Francis’ ability to transfer life lessons learned from his extracurricular life into the classroom, were pivotal to his life’s path. This, he said, changed his life.
“These early lessons of structure, consistency and hard work were some of the most important lessons I’d learn in my life. I applied these same lessons to my school work, and went from getting Ds & Es at GCSEs, to As and Bs at A level. The structure, consistency and work ethic I found in the gym I realized, could be applied to different areas of my life and it would work. This changed my life.”
Transferring lessons and skill sets from different experiences can help build familiarity even in unfamiliar settings.
Lesson 3: Shipping Savvy
Gymshark didn’t always sell fitness wear. Initially, Francis started doing Gymshark by selling workout supplements. While selling pizzas to make ends meet, he got the idea to start a website and start selling supplements directly to his (then) small consumer base.
After realizing he couldn’t fund enough supplements to stock the website on a delivery driver’s salary, he transitioned to the idea of drop shipping supplements from other suppliers via the Gymshark website. Drop shipping is a retail method where businesses don’t keep the products it sells in stock. When a drop shipping retailer sells a product, it purchases the item directly from a third party that ships the product directly to a customer.
In this case, Gymshark would be the storefront for other DTC brands that would advertise stock on its page. For every sale purchased on Gymshark’s site, the drop shipping supplier, would charge Gymshark, and Gymshark would charge the customer.
Though he stopped dropshipping soon after, he used the short-term creative solution to build his website, direct traffic and raise funds to get the business to a level where it could purchase its own product, taking the third party drop shipper suppliers out of the direct-to consumer transactions.
Lesson 4: Understanding your Community
On his site, Francis highlights some of his keys to success that ultimately earned Gymshark the title of the UK’s fastest growing company. Over all, he stressed the importance of knowing your brand and by extension, your community.
First, he recognized that fitness was about to take off in 2012. Young adults across the world were beginning to realize the professional and personal benefits of working out and fitness lifestyles.
Second, he recognized social media platforms were a burgeoning game-changer. His social media savvy allowed him to curate and attract the Gymshark community. Even today, Francis uses social media to target his ideal audience: 16-25 year olds who, like him, are obsessed with fitness. They stay active on Instagram, Youtube and Tiktok to entertain and engage their nearly 20 million followers across the platforms on their unique brand.

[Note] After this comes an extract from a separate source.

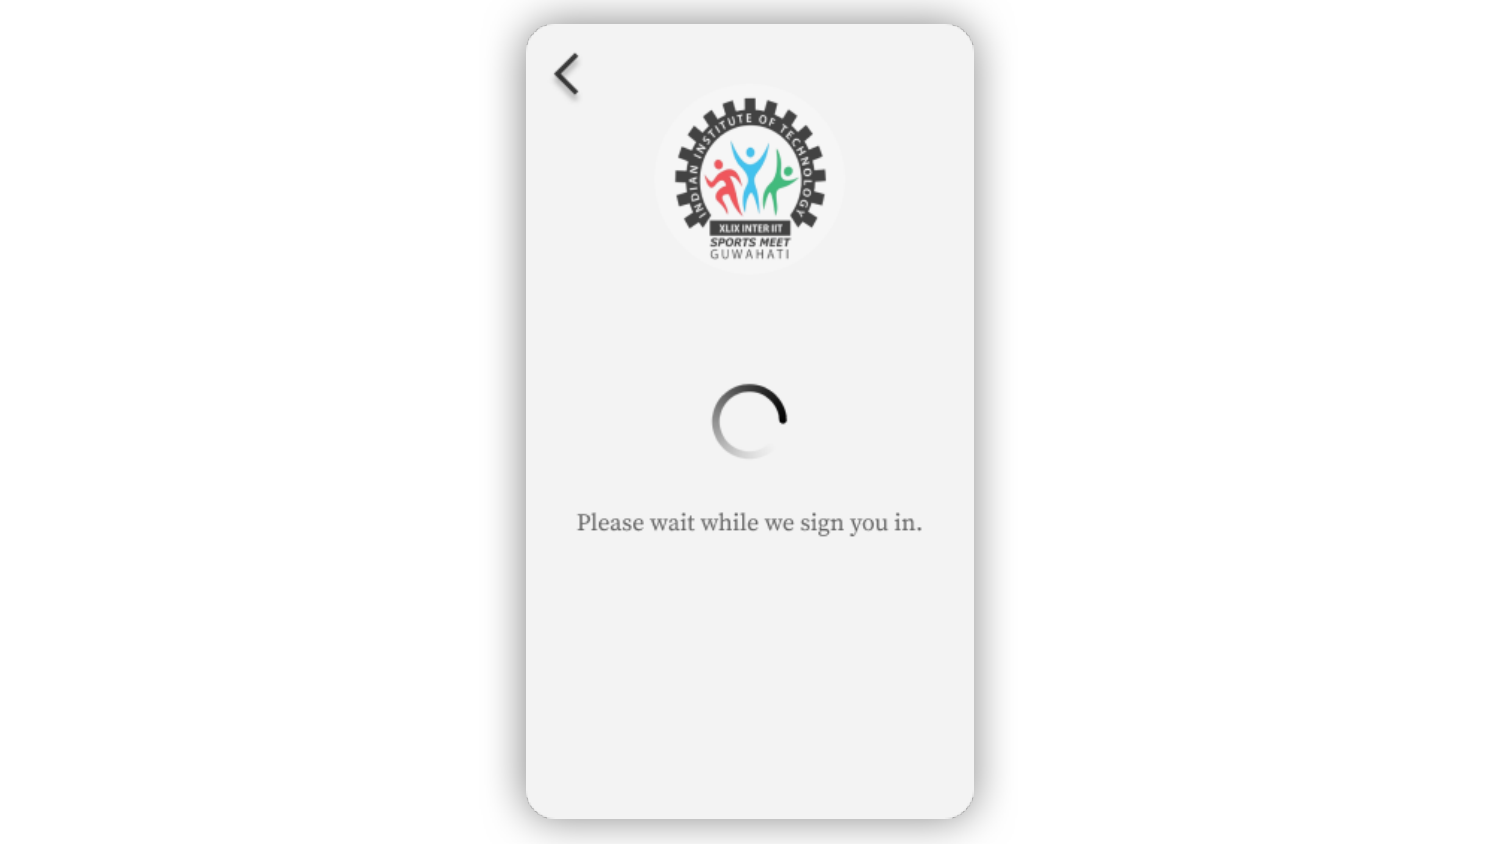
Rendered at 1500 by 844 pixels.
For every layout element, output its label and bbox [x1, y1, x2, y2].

Finally, direct-to-consumer brands were being listened to. Shopify (the company that runs Gymshark’s web store) was new in 2012, and trending as people got more comfortable buying from companies they were unfamiliar with. As long as shipping times were reasonable, and products were returnable, the consumer public was welcome to the DTC model.
These three stars aligning gave Francis the opportunity he needed for Gymshark to soar. After that, it was just a matter of constant hard work, searching for opportunities for brand growth, and more DTC advertising on social media. Moreover, he credited his ability to take risks by investing in the Gymshark community.